_TASK DESCRIPTION_
Beginning at the line containing "(at -0.85 0 270)", print every line until the records end, keeping each exactly as it is.

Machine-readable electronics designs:

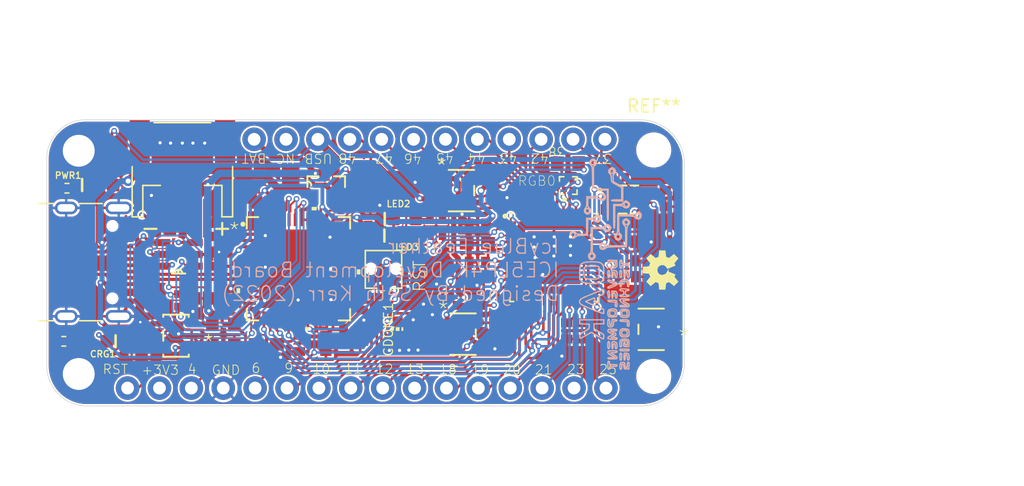
<source format=kicad_pcb>
(kicad_pcb
	(version 20240108)
	(generator "pcbnew")
	(generator_version "8.0")
	(general
		(thickness 1.6)
		(legacy_teardrops no)
	)
	(paper "A4")
	(layers
		(0 "F.Cu" signal)
		(1 "In1.Cu" signal)
		(2 "In2.Cu" signal)
		(31 "B.Cu" signal)
		(32 "B.Adhes" user "B.Adhesive")
		(33 "F.Adhes" user "F.Adhesive")
		(34 "B.Paste" user)
		(35 "F.Paste" user)
		(36 "B.SilkS" user "B.Silkscreen")
		(37 "F.SilkS" user "F.Silkscreen")
		(38 "B.Mask" user)
		(39 "F.Mask" user)
		(40 "Dwgs.User" user "User.Drawings")
		(41 "Cmts.User" user "User.Comments")
		(42 "Eco1.User" user "User.Eco1")
		(43 "Eco2.User" user "User.Eco2")
		(44 "Edge.Cuts" user)
		(45 "Margin" user)
		(46 "B.CrtYd" user "B.Courtyard")
		(47 "F.CrtYd" user "F.Courtyard")
		(48 "B.Fab" user)
		(49 "F.Fab" user)
		(50 "User.1" user)
		(51 "User.2" user)
		(52 "User.3" user)
		(53 "User.4" user)
		(54 "User.5" user)
		(55 "User.6" user)
		(56 "User.7" user)
		(57 "User.8" user)
		(58 "User.9" user)
	)
	(setup
		(stackup
			(layer "F.SilkS"
				(type "Top Silk Screen")
			)
			(layer "F.Paste"
				(type "Top Solder Paste")
			)
			(layer "F.Mask"
				(type "Top Solder Mask")
				(thickness 0.01)
			)
			(layer "F.Cu"
				(type "copper")
				(thickness 0.035)
			)
			(layer "dielectric 1"
				(type "core")
				(thickness 0.42)
				(material "FR4")
				(epsilon_r 4.5)
				(loss_tangent 0.02)
			)
			(layer "In1.Cu"
				(type "copper")
				(thickness 0.035)
			)
			(layer "dielectric 2"
				(type "prepreg")
				(thickness 0.6)
				(material "FR4")
				(epsilon_r 4.5)
				(loss_tangent 0.02)
			)
			(layer "In2.Cu"
				(type "copper")
				(thickness 0.035)
			)
			(layer "dielectric 3"
				(type "core")
				(thickness 0.42)
				(material "FR4")
				(epsilon_r 4.5)
				(loss_tangent 0.02)
			)
			(layer "B.Cu"
				(type "copper")
				(thickness 0.035)
			)
			(layer "B.Mask"
				(type "Bottom Solder Mask")
				(thickness 0.01)
			)
			(layer "B.Paste"
				(type "Bottom Solder Paste")
			)
			(layer "B.SilkS"
				(type "Bottom Silk Screen")
			)
			(copper_finish "None")
			(dielectric_constraints no)
		)
		(pad_to_mask_clearance 0)
		(allow_soldermask_bridges_in_footprints no)
		(pcbplotparams
			(layerselection 0x00010fc_ffffffff)
			(plot_on_all_layers_selection 0x0000000_00000000)
			(disableapertmacros no)
			(usegerberextensions no)
			(usegerberattributes yes)
			(usegerberadvancedattributes yes)
			(creategerberjobfile yes)
			(dashed_line_dash_ratio 12.000000)
			(dashed_line_gap_ratio 3.000000)
			(svgprecision 6)
			(plotframeref no)
			(viasonmask no)
			(mode 1)
			(useauxorigin no)
			(hpglpennumber 1)
			(hpglpenspeed 20)
			(hpglpendiameter 15.000000)
			(pdf_front_fp_property_popups yes)
			(pdf_back_fp_property_popups yes)
			(dxfpolygonmode yes)
			(dxfimperialunits yes)
			(dxfusepcbnewfont yes)
			(psnegative no)
			(psa4output no)
			(plotreference yes)
			(plotvalue yes)
			(plotfptext yes)
			(plotinvisibletext no)
			(sketchpadsonfab no)
			(subtractmaskfromsilk no)
			(outputformat 1)
			(mirror no)
			(drillshape 0)
			(scaleselection 1)
			(outputdirectory "")
		)
	)
	(net 0 "")
	(net 1 "GND")
	(net 2 "/VCC1_2V")
	(net 3 "/VCC3.3V")
	(net 4 "/VUSB")
	(net 5 "/VCC2_5V")
	(net 6 "/OSCI")
	(net 7 "/OSCO")
	(net 8 "/VBAT")
	(net 9 "/VIN")
	(net 10 "Net-(U5B-VCCA)")
	(net 11 "Net-(U5B-VCORE)")
	(net 12 "/CDONE")
	(net 13 "/37")
	(net 14 "/38")
	(net 15 "/42")
	(net 16 "/43")
	(net 17 "/44")
	(net 18 "/45")
	(net 19 "/46")
	(net 20 "/47")
	(net 21 "/48")
	(net 22 "/EN")
	(net 23 "/25")
	(net 24 "/23")
	(net 25 "/21")
	(net 26 "/20")
	(net 27 "/19")
	(net 28 "/18")
	(net 29 "/13")
	(net 30 "/12")
	(net 31 "/11")
	(net 32 "/10")
	(net 33 "/9")
	(net 34 "/6")
	(net 35 "/4")
	(net 36 "/CRESET_B")
	(net 37 "Net-(LED2-PadA)")
	(net 38 "Net-(LED3-PadA)")
	(net 39 "Net-(U7-STAT)")
	(net 40 "unconnected-(J3-SBU2-PadB8)")
	(net 41 "/CSN")
	(net 42 "/2")
	(net 43 "/RESET")
	(net 44 "unconnected-(J3-SBU1-PadA8)")
	(net 45 "/3")
	(net 46 "Net-(J3-CC2)")
	(net 47 "/EE_DI")
	(net 48 "/EE_DO")
	(net 49 "Net-(J3-CC1)")
	(net 50 "Net-(PWR1-PadA)")
	(net 51 "/RED")
	(net 52 "/GREEN")
	(net 53 "/BLUE")
	(net 54 "/EE_CS")
	(net 55 "/EE_CLK")
	(net 56 "/36")
	(net 57 "/35")
	(net 58 "/34")
	(net 59 "/32")
	(net 60 "/31")
	(net 61 "/28")
	(net 62 "/27")
	(net 63 "/26")
	(net 64 "/MISO")
	(net 65 "/SCL")
	(net 66 "/MOSI")
	(net 67 "Net-(U2-NR{slash}FB)")
	(net 68 "Net-(U7-PROG)")
	(net 69 "Net-(RGB0-ANODE)")
	(net 70 "Net-(U5A-REF)")
	(net 71 "unconnected-(U3-NC-Pad4)")
	(net 72 "unconnected-(U4-NC-Pad4)")
	(net 73 "unconnected-(U5A-ADBUS3-Pad16)")
	(net 74 "unconnected-(U5A-ACBUS0-Pad21)")
	(net 75 "unconnected-(U5A-ACBUS8-Pad32)")
	(net 76 "unconnected-(U5A-ADBUS5-Pad18)")
	(net 77 "unconnected-(U5A-ADBUS6-Pad19)")
	(net 78 "unconnected-(U5A-ACBUS3-Pad27)")
	(net 79 "unconnected-(U5A-ACBUS9-Pad33)")
	(net 80 "unconnected-(U5A-ACBUS7-Pad31)")
	(net 81 "unconnected-(U5A-ACBUS6-Pad30)")
	(net 82 "/DP")
	(net 83 "/DM")
	(net 84 "unconnected-(U5A-ACBUS4-Pad28)")
	(net 85 "unconnected-(U5A-ACBUS1-Pad25)")
	(net 86 "unconnected-(U5A-ACBUS5-Pad29)")
	(net 87 "Net-(CRG1-PadA)")
	(net 88 "unconnected-(U5A-ACBUS2-Pad26)")
	(footprint "Lattice FPGA standard feather wing:C0402" (layer "F.Cu") (at 148.2317 100.419))
	(footprint "Lattice FPGA standard feather wing:C0603" (layer "F.Cu") (at 135.6333 107.8358 180))
	(footprint "Lattice FPGA standard feather wing:CHIP-LED0603" (layer "F.Cu") (at 151.0511 110.4266))
	(footprint "Lattice FPGA standard feather wing:C0402" (layer "F.Cu") (at 157.4011 101.9176 180))
	(footprint "Lattice FPGA standard feather wing:JST-PH-2-SMT-RA" (layer "F.Cu") (at 133.9061 96.8376))
	(footprint "Lattice FPGA standard feather wing:C0402" (layer "F.Cu") (at 169.3391 101.7906))
	(footprint "Lattice FPGA standard feather wing:R0402" (layer "F.Cu") (at 129.27 111.62 -90))
	(footprint "Lattice FPGA standard feather wing:SOT95P280X145-6N" (layer "F.Cu") (at 133.604 104.3306 180))
	(footprint "Lattice FPGA standard feather wing:C0402" (layer "F.Cu") (at 165.7831 110.4266 -90))
	(footprint "Lattice FPGA standard feather wing:C0402" (layer "F.Cu") (at 145.3361 111.4172 -90))
	(footprint "Lattice FPGA standard feather wing:R0402" (layer "F.Cu") (at 152.3211 110.7568 90))
	(footprint "Lattice FPGA standard feather wing:C0603" (layer "F.Cu") (at 130.6576 111.8108 -90))
	(footprint "Lattice FPGA standard feather wing:R0402" (layer "F.Cu") (at 157.4011 108.3946))
	(footprint "Lattice FPGA standard feather wing:SOT-23-5_MC-L" (layer "F.Cu") (at 133.3981 110.8076 180))
	(footprint "Lattice FPGA standard feather wing:C0402" (layer "F.Cu") (at 147.3935 110.2996))
	(footprint "Lattice FPGA standard feather wing:C0402" (layer "F.Cu") (at 148.2317 99.3014))
	(footprint "Lattice FPGA standard feather wing:DBV5_TEX-L" (layer "F.Cu") (at 171.2441 110.2996 180))
	(footprint "Lattice FPGA standard feather wing:OSHW-LOGO-S" (layer "F.Cu") (at 172.1331 105.5752 90))
	(footprint "Resistor_SMD:R_0402_1005Metric" (layer "F.Cu") (at 124.714 99.06 180))
	(footprint "Lattice FPGA standard feather wing:C0402" (layer "F.Cu") (at 131.4931 101.181 90))
	(footprint "Lattice FPGA standard feather wing:DBV5-L" (layer "F.Cu") (at 156.2581 110.6806))
	(footprint "Lattice FPGA standard feather wing:R0402" (layer "F.Cu") (at 128.2927 96.266 -90))
	(footprint "Lattice FPGA standard feather wing:R0603" (layer "F.Cu") (at 164.6174 97.0534))
	(footprint "Connector_USB:USB_C_Receptacle_GCT_USB4105-xx-A_16P_TopMnt_Horizontal" (layer "F.Cu") (at 125.73 104.946305 -90))
	(footprint "Lattice FPGA standard feather wing:R0402" (layer "F.Cu") (at 131.3688 108.0008 -90))
	(footprint "Lattice FPGA standard feather wing:W25Q16JVUXIQ_WIN-L" (layer "F.Cu") (at 169.4407 99.9618))
	(footprint "Lattice FPGA standard feather wing:C0603" (layer "F.Cu") (at 136.2937 110.7314 -90))
	(footprint "Lattice FPGA standard feather wing:C0402" (layer "F.Cu") (at 164.5131 110.4266 -90))
	(footprint "Lattice FPGA standard feather wing:QFN48_FT232HQ_FTD-M" (layer "F.Cu") (at 143.1517 105.4736))
	(footprint "Lattice FPGA standard feather wing:C0402" (layer "F.Cu") (at 136.906 104.14 180))
	(footprint "Lattice FPGA standard feather wing:C0402" (layer "F.Cu") (at 172.3644 99.8728 -90))
	(footprint "MountingHole:MountingHole_2.5mm" (layer "F.Cu") (at 171.45 114.046))
	(footprint "Lattice FPGA standard feather wing:DBV5_TEX-L" (layer "F.Cu") (at 156.1311 99.2506))
	(footprint "Lattice FPGA standard feather wing:C0603"
		(layer "F.Cu")
		(uuid "756f20cb-c4a8-442f-b7dc-36414871f234")
		(at 138.0463 110.7568 -90)
		(descr "<b>CAPACITOR</b>")
		(property "Reference" "C27"
			(at -0.635 -0.635 -90)
			(layer "F.SilkS")
			(hide yes)
			(uuid "88d4a42a-3968-427a-9111-f8615bf49416")
			(effects
				(font
					(size 1.1684 1.1684)
					(thickness 0.1016)
				)
				(justify left bottom)
			)
		)
		(property "Value" "4.7uF"
			(at -0.635 1.905 90)
			(layer "F.Fab")
			(uuid "1bb7db05-bc20-4668-916a-bbc680f415d9")
			(effects
				(font
					(size 1.176528 1.176528)
					(thickness 0.093472)
				)
				(justify right)
			)
		)
		(property "Footprint" "Lattice FPGA standard feather wing:C0603"
			(at 0 0 -90)
			(unlocked yes)
			(layer "F.Fab")
			(hide yes)
			(uuid "82632e96-d8fa-4b6b-ab14-b22621e133ac")
			(effects
				(font
					(size 1.27 1.27)
				)
			)
		)
		(property "Datasheet" ""
			(at 0 0 -90)
			(unlocked yes)
			(layer "F.Fab")
			(hide yes)
			(uuid "b402e478-9ae1-4c20-a9c1-35b191ff6d51")
			(effects
				(font
					(size 1.27 1.27)
				)
			)
		)
		(property "Description" ""
			(at 0 0 -90)
			(unlocked yes)
			(layer "F.Fab")
			(hide yes)
			(uuid "425be8fd-fb0c-4a45-ae30-07bd55e41df3")
			(effects
				(font
					(size 1.27 1.27)
				)
			)
		)
		(path "/4f67bc75-9fd2-4f55-9cbc-9e98cc151515")
		(sheetname "Root")
		(sheetfile "Lattice FPGA standard feather wing.kicad_sch")
		(fp_poly
			(pts
				(xy -0.1999 0.3) (xy 0.1999 0.3) (xy 0.1999 -0.3) (xy -0.1999 -0.3)
			)
			(stroke
				(width 0)
				(type solid)
			)
			(fill solid)
			(layer "F.Adhes")
			(uuid "da7b2a23-677f-4459-92b7-db31c387aa5b")
		)
		(fp_line
			(start -1.473 0.983)
			(end -1.473 -0.983)
			(stroke
				(width 0.0508)
				(type solid)
			)
			(layer "F.CrtYd")
			(uuid "99dfb5c5-0133-4f26-a7d2-eaafef582326")
		)
		(fp_line
			(start 1.473 0.983)
			(end -1.473 0.983)
			(stroke
				(width 0.0508)
				(type solid)
			)
			(layer "F.CrtYd")
			(uuid "107b4c45-aa9c-4b7f-8191-9c79edae0fd2")
		)
		(fp_line
			(start -1.473 -0.983)
			(end 1.473 -0.983)
			(stroke
				(width 0.0508)
				(type solid)
			)
			(layer "F.CrtYd")
			(uuid "89b4d158-43fe-4dad-b8d5-b42fd5397ea2")
		)
		(fp_line
			(start 1.473 -0.983)
			(end 1.473 0.983)
			(stroke
				(width 0.0508)
				(type solid)
			)
			(layer "F.CrtYd")
			(uuid "4259bfe0-aee1-445e-997f-f218a25b9f3f")
		)
		(fp_line
			(start -0.356 0.419)
			(end 0.356 0.419)
			(stroke
				(width 0.1016)
				(type solid)
			)
			(layer "F.Fab")
			(uuid "09965f7c-c2c0-4238-895d-732660ea865f")
		)
		(fp_line
			(start -0.356 -0.432)
			(end 0.356 -0.432)
			(stroke
				(width 0.1016)
				(type solid)
			)
			(layer "F.Fab")
			(uuid "5f91d0f6-7c59-4fa1-8592-28184628d65c")
		)
		(fp_poly
			(pts
				(xy -0.8382 0.4699) (xy -0.3381 0.4699) (xy -0.3381 -0.4801) (xy -0.8382 -0.4801)
			)
			(stroke
				(width 0)
				(type solid)
			)
			(fill solid)
			(layer "F.Fab")
			(uuid "d2925690-5efb-48fc-8140-3bc44b32358b")
		)
		(fp_poly
			(pts
				(xy 0.3302 0.4699) (xy 0.8303 0.4699) (xy 0.8303 -0.4801) (xy 0.3302 -0.4801)
			)
			(stroke
				(width 0)
				(type solid)
			)
			(fill solid)
			(layer "F.Fab")
			(uuid "bd60d36f-010d-4803-8ba4-1a340862a948")
		)
		(pad "1" smd rect
			(at -0.85 0 270)
			(size 1.1 1)
			(layers "F.Cu" "F.Paste" "F.Mask")
			(net 3 "/VCC3.3V")
			(pinfunction "1")
			(pintype "passive")
			(solder_mask_margin 0.0508)

... [1405205 chars truncated]
</source>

_SOLVED EXERCISE_
			(at -0.85 0 270)
			(size 1.1 1)
			(layers "F.Cu" "F.Paste" "F.Mask")
			(net 3 "/VCC3.3V")
			(pinfunction "1")
			(pintype "passive")
			(solder_mask_margin 0.0508)

... [1405205 chars truncated]
</source>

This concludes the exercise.